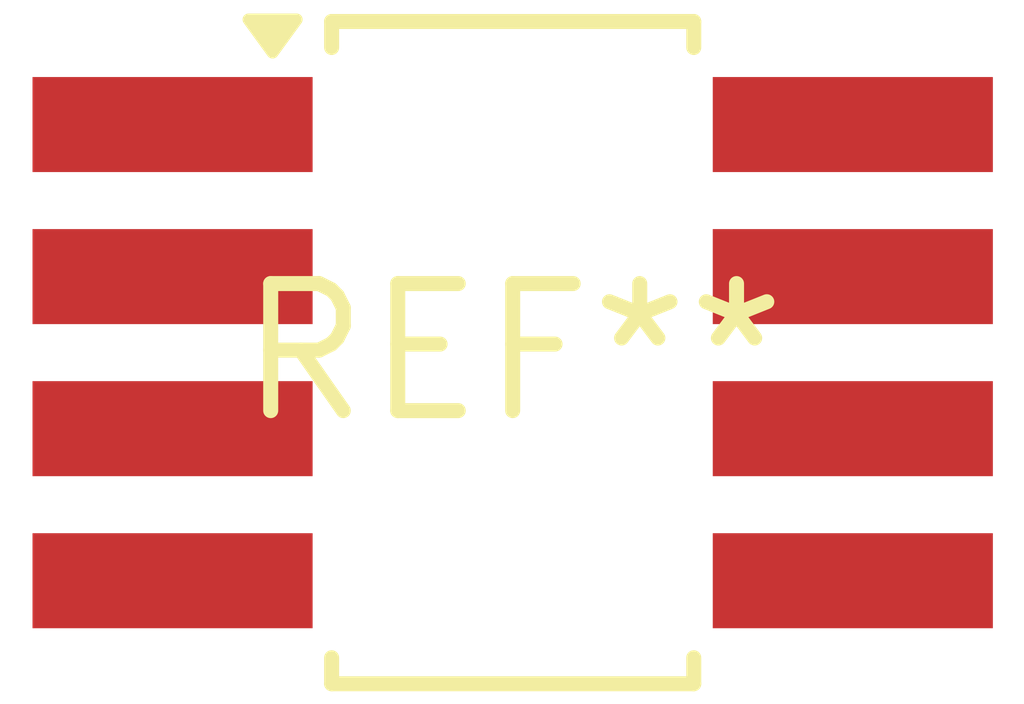
<source format=kicad_pcb>
(kicad_pcb (version 20240108) (generator pcbnew)

  (general
    (thickness 1.6)
  )

  (paper "A4")
  (layers
    (0 "F.Cu" signal)
    (31 "B.Cu" signal)
    (32 "B.Adhes" user "B.Adhesive")
    (33 "F.Adhes" user "F.Adhesive")
    (34 "B.Paste" user)
    (35 "F.Paste" user)
    (36 "B.SilkS" user "B.Silkscreen")
    (37 "F.SilkS" user "F.Silkscreen")
    (38 "B.Mask" user)
    (39 "F.Mask" user)
    (40 "Dwgs.User" user "User.Drawings")
    (41 "Cmts.User" user "User.Comments")
    (42 "Eco1.User" user "User.Eco1")
    (43 "Eco2.User" user "User.Eco2")
    (44 "Edge.Cuts" user)
    (45 "Margin" user)
    (46 "B.CrtYd" user "B.Courtyard")
    (47 "F.CrtYd" user "F.Courtyard")
    (48 "B.Fab" user)
    (49 "F.Fab" user)
    (50 "User.1" user)
    (51 "User.2" user)
    (52 "User.3" user)
    (53 "User.4" user)
    (54 "User.5" user)
    (55 "User.6" user)
    (56 "User.7" user)
    (57 "User.8" user)
    (58 "User.9" user)
  )

  (setup
    (pad_to_mask_clearance 0)
    (pcbplotparams
      (layerselection 0x00010fc_ffffffff)
      (plot_on_all_layers_selection 0x0000000_00000000)
      (disableapertmacros false)
      (usegerberextensions false)
      (usegerberattributes false)
      (usegerberadvancedattributes false)
      (creategerberjobfile false)
      (dashed_line_dash_ratio 12.000000)
      (dashed_line_gap_ratio 3.000000)
      (svgprecision 4)
      (plotframeref false)
      (viasonmask false)
      (mode 1)
      (useauxorigin false)
      (hpglpennumber 1)
      (hpglpenspeed 20)
      (hpglpendiameter 15.000000)
      (dxfpolygonmode false)
      (dxfimperialunits false)
      (dxfusepcbnewfont false)
      (psnegative false)
      (psa4output false)
      (plotreference false)
      (plotvalue false)
      (plotinvisibletext false)
      (sketchpadsonfab false)
      (subtractmaskfromsilk false)
      (outputformat 1)
      (mirror false)
      (drillshape 1)
      (scaleselection 1)
      (outputdirectory "")
    )
  )

  (net 0 "")

  (footprint "Zetex_SM8" (layer "F.Cu") (at 0 0))

)

</source>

■ **Problem to solve**: Among the records, find every line with the word "SilkS" and copy it.

■ **Written response**:
    (36 "B.SilkS" user "B.Silkscreen")
    (37 "F.SilkS" user "F.Silkscreen")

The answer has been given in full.